There are verbal showdowns, laughing-with-tears-streaming-down-your-face-emojis and people always #living their best life. Meanwhile, the person who types the laughing emoji will not even turn his or her mouth up into a smile. Sometimes, they have not laughed in days.

It seems that not even processing the deepest emotions is not reserved from the camera. The ‘event‘ is promptly displayed on the camera by a professional photographer, sometimes at the hospital bed- public sympathy is better than intimate sympathy AND the more followers the better.

In ‘The Camera Effect’ I wrote about how I used to ‘follow’ a YouTube couple- a picture perfect family who eventually bitterly separated and we, the followers were left reeling, wondering what we had missed, between the all-white sparkling walls and the matching pyjamas.

I have been a social media abuser before. On some of those days when I need a breather, I have ‘ranted’ to whoever cared, feeling downright powerless to walk into the office of the people I really needed to talk to and say, menacingly, “You have a problem with me?” I work in a profession where big egos run on dark-roast coffee. Many lawyers would rather lose a case than have someone else shine.
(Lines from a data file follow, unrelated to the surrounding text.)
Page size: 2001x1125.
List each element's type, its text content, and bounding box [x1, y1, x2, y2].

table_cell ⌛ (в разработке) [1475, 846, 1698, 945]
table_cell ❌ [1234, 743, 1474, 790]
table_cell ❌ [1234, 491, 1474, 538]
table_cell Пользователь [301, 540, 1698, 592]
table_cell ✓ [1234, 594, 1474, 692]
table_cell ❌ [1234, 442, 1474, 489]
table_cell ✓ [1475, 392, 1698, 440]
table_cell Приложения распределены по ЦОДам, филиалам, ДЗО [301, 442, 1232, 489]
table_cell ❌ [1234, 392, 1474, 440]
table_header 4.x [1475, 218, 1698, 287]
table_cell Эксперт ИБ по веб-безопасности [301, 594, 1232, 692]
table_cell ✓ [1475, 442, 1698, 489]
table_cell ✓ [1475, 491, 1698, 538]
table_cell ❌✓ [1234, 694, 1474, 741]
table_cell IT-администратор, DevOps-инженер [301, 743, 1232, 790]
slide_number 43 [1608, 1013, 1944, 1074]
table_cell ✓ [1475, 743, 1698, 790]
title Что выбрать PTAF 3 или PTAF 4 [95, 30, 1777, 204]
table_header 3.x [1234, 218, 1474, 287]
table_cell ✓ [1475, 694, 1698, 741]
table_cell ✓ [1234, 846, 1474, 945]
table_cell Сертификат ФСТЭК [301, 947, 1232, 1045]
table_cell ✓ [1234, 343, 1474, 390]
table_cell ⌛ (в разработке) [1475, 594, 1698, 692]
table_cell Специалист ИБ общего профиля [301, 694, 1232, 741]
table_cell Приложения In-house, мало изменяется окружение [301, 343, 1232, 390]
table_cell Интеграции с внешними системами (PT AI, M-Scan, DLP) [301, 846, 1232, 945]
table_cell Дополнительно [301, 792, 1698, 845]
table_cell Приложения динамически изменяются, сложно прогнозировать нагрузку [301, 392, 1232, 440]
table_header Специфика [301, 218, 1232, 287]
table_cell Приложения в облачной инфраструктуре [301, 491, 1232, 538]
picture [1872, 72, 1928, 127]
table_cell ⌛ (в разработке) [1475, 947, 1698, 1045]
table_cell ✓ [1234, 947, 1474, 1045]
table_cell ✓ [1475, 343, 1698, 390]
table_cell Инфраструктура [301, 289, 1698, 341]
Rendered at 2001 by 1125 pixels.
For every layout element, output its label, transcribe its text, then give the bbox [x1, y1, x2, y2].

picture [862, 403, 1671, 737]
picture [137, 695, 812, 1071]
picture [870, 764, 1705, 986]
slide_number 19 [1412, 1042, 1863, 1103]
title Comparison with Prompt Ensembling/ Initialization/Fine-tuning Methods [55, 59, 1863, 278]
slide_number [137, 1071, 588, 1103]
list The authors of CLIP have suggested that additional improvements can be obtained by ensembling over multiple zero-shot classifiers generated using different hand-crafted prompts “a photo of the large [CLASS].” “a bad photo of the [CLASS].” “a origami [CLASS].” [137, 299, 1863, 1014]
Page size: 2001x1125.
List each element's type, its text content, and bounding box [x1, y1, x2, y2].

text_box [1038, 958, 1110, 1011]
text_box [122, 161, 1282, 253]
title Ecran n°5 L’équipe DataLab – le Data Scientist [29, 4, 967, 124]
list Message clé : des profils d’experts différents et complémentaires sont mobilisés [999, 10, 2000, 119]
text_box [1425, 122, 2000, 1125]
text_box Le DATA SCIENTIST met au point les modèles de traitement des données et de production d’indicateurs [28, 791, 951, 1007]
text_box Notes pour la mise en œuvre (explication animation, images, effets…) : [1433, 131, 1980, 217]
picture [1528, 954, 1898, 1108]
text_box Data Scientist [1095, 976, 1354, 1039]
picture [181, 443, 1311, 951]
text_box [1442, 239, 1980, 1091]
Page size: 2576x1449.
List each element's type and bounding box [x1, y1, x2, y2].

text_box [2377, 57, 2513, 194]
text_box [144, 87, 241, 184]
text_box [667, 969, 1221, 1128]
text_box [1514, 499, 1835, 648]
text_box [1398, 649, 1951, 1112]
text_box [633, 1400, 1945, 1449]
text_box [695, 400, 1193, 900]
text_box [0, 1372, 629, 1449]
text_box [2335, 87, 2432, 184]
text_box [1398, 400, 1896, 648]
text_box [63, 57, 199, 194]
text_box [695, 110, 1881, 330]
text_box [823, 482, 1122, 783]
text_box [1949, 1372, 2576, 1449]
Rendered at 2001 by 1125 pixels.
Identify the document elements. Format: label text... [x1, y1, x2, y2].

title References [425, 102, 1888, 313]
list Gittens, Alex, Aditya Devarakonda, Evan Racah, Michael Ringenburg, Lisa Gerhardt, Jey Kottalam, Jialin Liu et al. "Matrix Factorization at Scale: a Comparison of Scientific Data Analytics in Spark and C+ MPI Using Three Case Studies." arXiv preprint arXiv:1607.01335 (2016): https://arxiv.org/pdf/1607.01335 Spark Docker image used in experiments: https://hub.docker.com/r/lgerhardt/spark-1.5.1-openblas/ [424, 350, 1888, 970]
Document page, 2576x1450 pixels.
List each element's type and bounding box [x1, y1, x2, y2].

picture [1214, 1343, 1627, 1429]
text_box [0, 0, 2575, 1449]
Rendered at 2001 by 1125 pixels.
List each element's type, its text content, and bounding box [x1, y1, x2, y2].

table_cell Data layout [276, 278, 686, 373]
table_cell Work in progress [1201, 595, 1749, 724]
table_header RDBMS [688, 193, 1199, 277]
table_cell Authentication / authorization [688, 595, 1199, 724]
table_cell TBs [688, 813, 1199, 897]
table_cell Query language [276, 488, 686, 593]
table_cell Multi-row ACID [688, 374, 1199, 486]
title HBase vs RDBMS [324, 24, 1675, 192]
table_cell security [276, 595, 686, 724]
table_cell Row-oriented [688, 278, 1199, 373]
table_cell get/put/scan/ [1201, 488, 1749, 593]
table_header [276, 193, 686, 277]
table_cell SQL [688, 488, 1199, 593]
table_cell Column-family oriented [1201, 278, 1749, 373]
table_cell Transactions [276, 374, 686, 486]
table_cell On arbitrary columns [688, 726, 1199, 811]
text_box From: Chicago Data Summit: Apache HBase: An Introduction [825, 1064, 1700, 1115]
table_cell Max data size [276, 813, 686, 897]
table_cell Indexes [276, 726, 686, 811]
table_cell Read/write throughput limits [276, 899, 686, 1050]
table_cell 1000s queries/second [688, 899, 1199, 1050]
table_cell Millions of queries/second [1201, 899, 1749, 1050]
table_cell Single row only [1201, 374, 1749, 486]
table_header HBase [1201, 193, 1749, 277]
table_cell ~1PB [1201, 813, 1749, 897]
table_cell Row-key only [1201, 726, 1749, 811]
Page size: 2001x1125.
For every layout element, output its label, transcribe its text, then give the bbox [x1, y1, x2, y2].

Someone needs to work on a research paper on The inflated Ego of a Lawyer in Modern times and its effect on Health’. Ask Mike of Pearson Specter Litt.

It is just a little too easy to access, this virtual reality, every moment, every day at the tap of a screen.

“Look guys, I’m showering! This is how I wash my face; in a slow circular motion! This is how I eat; with a loud awfully cute munching sound! This is how cute my baby looks when I shout at him!”

Then you park your car and switch off the engine and there is no one there. In the dark, you stare at the ceiling and life is boring. You can’t wait to get high on twitter and Instagram again.

I read on Dr. Kasenene’s twitter (yes, that’s now a thing- not an encyclopedia, not a book) that human beings talk to themselves on average 50,000 times a day. I’m certain that with social media, the ancient tradition of looking at the person you are talking to is wilting away.

This generation does not even confirm quote attribution or cite our sources- we just say #stolen!” It does not matter that intellectual property exists – that the ideas, the quotes, the stories that are the creation of a human mind are extremely personal and inimitable that they are protected by law. The binding spell of ‘likes’ overpowers integrity.

Hobbies. It sounds like a word last used in 1997. We used to write down our hobbies (our teachers used it more for enticing white people into becoming pen pals with us); dancing, listening to music, playing football, cooking. Now we only want to be seen to be ‘turning up’ for the 2 seconds in which we raise our phones and capture everyone on the table smiling and nodding their heads; the two seconds before everyone sinks down back into their phones for the rest of the night.

Some have become backing dogs, reckless online, but toothless on sight. Their avatars are lethal with venom on every post and every world situation, even when not under attack.

But it’s the loneliness that gets most of us, that we would spend all day online, on 30 WhatsApp groups and still not have that one friend to talk to about the things that really matter. WhatsApp’s end to end encryption may not be as useful as the ability to deny a request to enter one more fruitless WhatsApp group. After sending supercharged dancing emoticons, it maybe useful to our psychosomatic system to, maybe once in a while, actually wear that red dress and dance.